My dad’s declining health and his temper tantrums made me angry.
Why was my emotion of anger?
Because I felt like he didn’t care about himself enough.
Because he should have eaten better.
Because he wasn’t the person I knew and he didn’t know how to interact anymore.
Because I saw no light at the end of the tunnel when it came to him getting better.
I was angry at him AND at the universe.Because underneath it all, I was so profoundly sad I was losing my dad, even though at that point, I already had. He was never the same since September 20th, 2011.
While his stroke attacked his brain, cancer attacked his bones.
If it wasn’t one thing, it was always something else. And I just couldn’t anymore. I was so bitter and frustrated because he was so bitter and frustrated.I didn’t know how to meet him with love in these moments.
His other arm ended up breaking not even 2 years after the first one did, this time, just sleeping on it was enough for his deteriorating bones. I felt like he was slowly withering away right in front of me.
September 2015, 4 years after his stroke, he was half the size he used to be. If you knew him, you’d know he was a big man with a big belly, so to see him so small, was very strange. His hair had greyed 10 times faster, his cognitive function was the worst it had ever been and it was at this point where he was barely taking care of his own needs.

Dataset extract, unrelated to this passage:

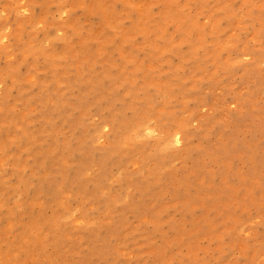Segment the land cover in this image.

I can’t remember why he was finally admitted to the hospital this time around, but he went in with a different problem and they kept him for many others. We had no idea if he was coming home but I was actually hoping they’d keep him there. It was so difficult to live through some days at home – I felt so much for my caretaker mother but I couldn’t bare to do more than I was.
My heart ached with pain, I couldn’t bare the sight of him. Talking to him made it even worse. He lacked so much comprehension at this point, he couldn’t hold a conversation or answer my questions on things I wanted to hear from his mouth one more time like, “what’s your favourite Beatles song?”
There was nothing left for me here, I didn’t want to see him again in this way. It felt traumatizing to witness.
I visited him only once on his days there; September 19th, 2015.
The night before September 29th, 2015, he had been moved to Hospice, next door to the hospital. When a call in the morning came in to notify us of his transfer, they announced along with it that my dad had actually passed away.
Tears swept over me as I was told the news. But as much as I was sad he was gone, there was a deep cradle of relief.
Reminding myself, “Dad, you’re free.”